● Brief 1:
Translate this sentence from the golf distance statements into Spanish: "They are golf’s rule makers, and we therefore respect the decision they have arrived at."
● Brief 2:
Write out everything in the golf distance statements from "We support the" down to "at every level.", word for word.

** Page extract follows **

We remain opposed to any change that may potentially lessen the enjoyment of the game for recreational golfers or diminish the unprecedented momentum the game is enjoying. It appears recreational golfers will see a greater reduction in distance than we would advise. While this decrease has been lessened, we continue to recommend being more moderate on the swing speed change for the golf ball conformance test.
At this time, we continue to have concerns and look forward to continuing this important conversation and finding resolution with all of our golf industry partners.
We value our relationship with the USGA and R&A and respect their role as administrators of the Rules of Golf and the equipment standards of the game. We will continue to share our feedback on this, and any topic that affects our PGA of America Golf Professionals and the countless number of golfers they coach and welcome into the game each year.
DP World Tour statement
“We appreciate the amount of time and effort the game’s governing bodies, The R&A and the USGA, have expended in research in this area. They are golf’s rule makers, and we therefore respect the decision they have arrived at.”
The LPGA is appreciative of the leadership and stewardship of the USGA and The R&A on a variety of topics within the game, including today’s announcement regarding the anticipated changes to the rules governing distance. While we do not feel there is a distance issue in the women’s game, we recognize the need for the USGA and the R&A to address complex challenges and ensure the game’s continued long-term growth, success and sustainability.
We support the USGA and R&A’s decision to eliminate their previous proposal for implementation of a Model Local Rule related to the golf ball as we believe a unified approach to the game is important for the continued growth of women’s golf. Consistency across the game provides the best opportunity for the LPGA to showcase the enormous talent of our athletes and helps ensure the LPGA will continue to be a leader in elevating, inspiring, and advancing girls and women as we have been for more than 73 years.
We will continue to study the data the USGA and The R&A have shared and the effect these proposed changes will have on the women’s recreational, junior, amateur and professional game in 2028 and 2030; and we will continue to advocate for the advancement of the women’s game at every level.

** End of Page extract **
** The data follows **

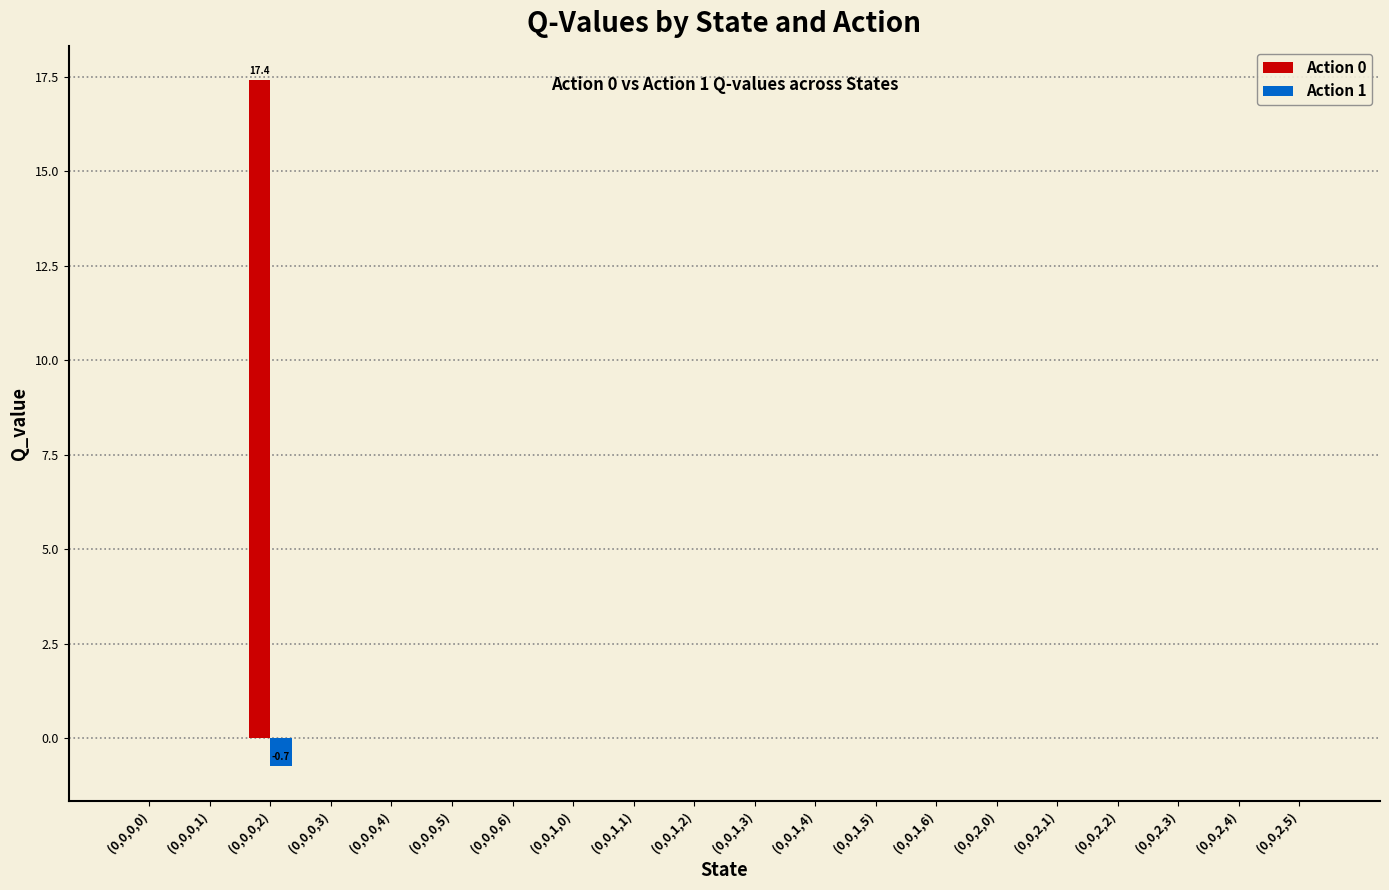

What is the sum of all Action 0 values?

17.4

** End of The data **

● Worked solution 1:
Son quienes establecen las reglas del golf y, por lo tanto, respetamos la decisión a la que han llegado.

● Worked solution 2:
We support the USGA and R&A’s decision to eliminate their previous proposal for implementation of a Model Local Rule related to the golf ball as we believe a unified approach to the game is important for the continued growth of women’s golf. Consistency across the game provides the best opportunity for the LPGA to showcase the enormous talent of our athletes and helps ensure the LPGA will continue to be a leader in elevating, inspiring, and advancing girls and women as we have been for more than 73 years.
We will continue to study the data the USGA and The R&A have shared and the effect these proposed changes will have on the women’s recreational, junior, amateur and professional game in 2028 and 2030; and we will continue to advocate for the advancement of the women’s game at every level.